Jubilatoire. Ce n'est pas la première fois que Roman Kacew, désormais Romain Gary, publiait sous pseudonyme. Déjà en 1958, L'Homme à la colombe, fable amusante et légère brocardant l'inefficacité des Nations-unis en pleine guerre froide, paraissait planqué sous le nom de Fosco Sinibaldi. Mais c'est avec Gros-câlin qu'il inventa cet Émile Ajar destiné à rester dans la postérité. Est-ce ce recours à l'anonymat qui lui autorisa une telle liberté ? Toujours est-il que ce roman est un festival d'inventions langagières et syntaxiques, exercice de style complètement fou qui fait que pratiquement chaque ligne est une invitation au fou rire.
Dans ce récit à la première personne, le narrateur raconte sa relation affective et sa cohabitation avec un python de 2,20m de long dans son petit appartement parisien, et tout le trouble qui découle du fait qu'il se refuse à lui sacrifier des souris pour le nourrir. Manifestement pas très bien dans sa tête, et en décalage presque tragique avec la société, le héros contamine tout le texte par une approche du langage bizarre, prenant un mot pour un autre, utilisant (mal) des expressions toutes faites. Ça donne quelque chose qui m'a un peu fait penser au phrasé d'un Gad Elmaleh, toutes proportions gardées.
Une démarche aussi systématique pourrait être épuisante à la lecture s'il ne s'agissait que d'une démonstration de virtuosité gratuite. Mais derrière la folie douce, ce que le texte laisse deviner, ce qu'il fait affleurer, c'est le caractère profondément pathétique et touchant de cet être solitaire, individu paumé dans un monde moderne où les contacts se font rares, où les conventions et l'hypocrisie oppriment. Un frère humain tout simplement en quête d'amour.
La Vie devant soi, 1975
L'histoire est en soi très forte, mais c'est ici surtout le style qui met sur le derrière. Ce que j'adore c'est que Gary était déjà sexagénaire au moment de la rédaction, et qu'il parvient miraculeusement à incarner toute la vitalité de son gamin de narrateur par la magie de la langue.

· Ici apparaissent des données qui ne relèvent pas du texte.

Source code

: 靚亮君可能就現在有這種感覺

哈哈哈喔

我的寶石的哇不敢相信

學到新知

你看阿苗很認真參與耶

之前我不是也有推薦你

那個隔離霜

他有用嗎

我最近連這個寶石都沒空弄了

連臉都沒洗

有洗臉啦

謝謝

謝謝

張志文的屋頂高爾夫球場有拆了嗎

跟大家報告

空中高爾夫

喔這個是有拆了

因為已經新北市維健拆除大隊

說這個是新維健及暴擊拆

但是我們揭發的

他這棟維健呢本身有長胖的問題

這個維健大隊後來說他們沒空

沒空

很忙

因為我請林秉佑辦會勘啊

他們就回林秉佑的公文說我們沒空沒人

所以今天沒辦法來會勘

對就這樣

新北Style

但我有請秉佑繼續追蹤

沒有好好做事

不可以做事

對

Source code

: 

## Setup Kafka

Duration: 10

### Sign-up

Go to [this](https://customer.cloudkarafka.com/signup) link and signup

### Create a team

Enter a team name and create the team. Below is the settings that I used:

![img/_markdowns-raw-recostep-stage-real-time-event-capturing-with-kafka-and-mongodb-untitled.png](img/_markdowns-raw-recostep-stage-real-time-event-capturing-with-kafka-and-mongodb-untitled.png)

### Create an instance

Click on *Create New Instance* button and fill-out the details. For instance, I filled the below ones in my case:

C'est un tour de force plein de poésie et de justesse, qui tient parfaitement sur la durée, parvenant à se renouveler génialement paragraphe après paragraphe. C'est un procédé qui peut donner l'impression de vouloir mettre à distance l'émotion, puisque c'est la voix de l'innocence enfantine qui est donné à entendre. Et pourtant, le lecteur adulte est bien à même de décoder la profondeur des drames qui sont derrière les mots, et c'est tout simplement bouleversant.
Le bouquin semble de plus porté par une sorte de rage contre les compromissions de la société, et en même temps une chaleur humaine dans la peinture de ces êtres en marge des faubourgs parisiens. D'où une vraie cohérence entre ces deux premiers livres signés Ajar. Dans Gros-câlin, on sent un peu plus le côté "performance" même si, comme je l'ai écrit, il y a un fond plutôt amer derrière la loufoquerie constante de cette langue tordue. Dans La Vie devant soi, l'écriture se veut le reflet fidèle de la candeur de l'enfant narrateur, et comparativement est peut-être plus rigoureuse. Dans les deux cas, ce ne sont pas des livres que l'on peut conseiller sur la seule foi de leur récit. Rien de ce qu'on peut en dire ne remplacera l'expérience de la lecture elle-même.